O filme inicia como uma comédia dinâmica baseado na lógica da constituição da narrativa por meio da perspicácia de um grupo de personagens predominando sobre a ingenuidade de outros. Essa parte do filme, embora muito funcional e divertida, depende muito da confiança do espectador na verossimilhança de acontecimentos de uma cadeia causal possível, mas nem sempre provável. Trata-se do plano arquitetado pela família que, nesse momento do filme, pode leva a alcunha que dá nome ao longa-metragem. É interessante notar que, se o filme acabasse nessa primeira parte, facilmente poderíamos cair numa leitura do tipo taylorista mais arcaico: “não se deve confiar nos empregados”.
Contudo, no momento em que a família de ex-desempregados se encontra sozinha na mansão, tudo começa virar de ponta a cabeça, até que eles possam ao menos começar a intuir que são menos parasitas do que as famílias ricas, mas que no entanto sua condição de classe não os livra de serem insetos. Vale lembrar o inseticida jogado na casa deles no início do filme, bem como das palavras da esposa para o marido: se os patrões chegarem, você correrá como uma barata. Após um breve alívio na fuga rastejante a família desce como que numa regressão que parece infinita, mostrando o abismo entre as duas famílias. E a chuva, que vista da sala de estar da mansão era considerado algo chique, mostra como o capitalismo molda sem muita dificuldade as consequências dos eventos naturais: uma casa alagada, em que a única coisa acima da água imunda é uma privada. Está muito claro: a merda está acima daqueles indivíduos, e também o mijo, visto constantemente através do bêbado que urina na rua, na altura de suas cabeças. Ali já se vive no porão e a água está muito longe de ser o liquido cristalino engarrafado nas geladeiras do Senhor Park.

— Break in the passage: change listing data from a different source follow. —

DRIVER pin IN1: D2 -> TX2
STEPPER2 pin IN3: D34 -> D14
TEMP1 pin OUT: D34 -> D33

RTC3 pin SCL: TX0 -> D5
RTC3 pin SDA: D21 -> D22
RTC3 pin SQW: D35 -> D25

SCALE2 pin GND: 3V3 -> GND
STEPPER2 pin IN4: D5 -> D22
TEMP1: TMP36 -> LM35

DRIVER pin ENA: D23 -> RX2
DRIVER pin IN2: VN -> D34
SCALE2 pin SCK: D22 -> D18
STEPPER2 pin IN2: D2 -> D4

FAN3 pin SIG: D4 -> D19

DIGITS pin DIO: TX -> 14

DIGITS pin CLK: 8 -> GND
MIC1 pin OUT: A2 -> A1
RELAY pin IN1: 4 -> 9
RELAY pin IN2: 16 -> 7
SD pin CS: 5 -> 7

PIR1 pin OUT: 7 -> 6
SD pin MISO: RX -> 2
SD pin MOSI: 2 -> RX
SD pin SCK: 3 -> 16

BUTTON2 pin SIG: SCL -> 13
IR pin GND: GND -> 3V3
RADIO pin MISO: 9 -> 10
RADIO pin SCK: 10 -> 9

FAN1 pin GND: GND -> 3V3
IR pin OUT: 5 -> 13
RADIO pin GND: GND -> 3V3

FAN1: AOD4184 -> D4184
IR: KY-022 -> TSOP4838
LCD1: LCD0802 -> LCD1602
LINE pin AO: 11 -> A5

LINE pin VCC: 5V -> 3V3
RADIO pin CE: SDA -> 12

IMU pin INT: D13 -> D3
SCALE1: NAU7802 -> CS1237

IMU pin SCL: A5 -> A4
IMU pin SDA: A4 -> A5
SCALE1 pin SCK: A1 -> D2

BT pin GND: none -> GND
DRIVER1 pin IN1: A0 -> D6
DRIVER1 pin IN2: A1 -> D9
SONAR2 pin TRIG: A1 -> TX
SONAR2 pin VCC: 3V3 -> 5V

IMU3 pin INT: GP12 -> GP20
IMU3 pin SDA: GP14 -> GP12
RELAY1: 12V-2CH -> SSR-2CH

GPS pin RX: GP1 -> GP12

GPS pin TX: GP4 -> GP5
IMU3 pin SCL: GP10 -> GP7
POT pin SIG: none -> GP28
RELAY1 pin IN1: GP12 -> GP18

A profecia das baratas se cumpre depois de várias peripécias que apresentam outro elemento que simboliza o conflito e a submissão entre classes: o porão subterrâneo da mansão e seus novos personagens, um inteiramente novo e outra que ganha nova configuração. A ex-empregada que tenta convencer a atual por meio de um discurso que busca comover pela solidariedade da miséria. Em vários momentos essa solidariedade é recusada durante o filme, sendo aceita somente no momento em que o motorista se solidariza com o prisioneiro do porão a partir do cheiro. O “cheiro especial de quem pega o metrô”, diz o patrão. A solidariedade de classe pelo cheiro, belíssima ideia de uma das mentes mais criativas do roteiro de cinema contemporâneo.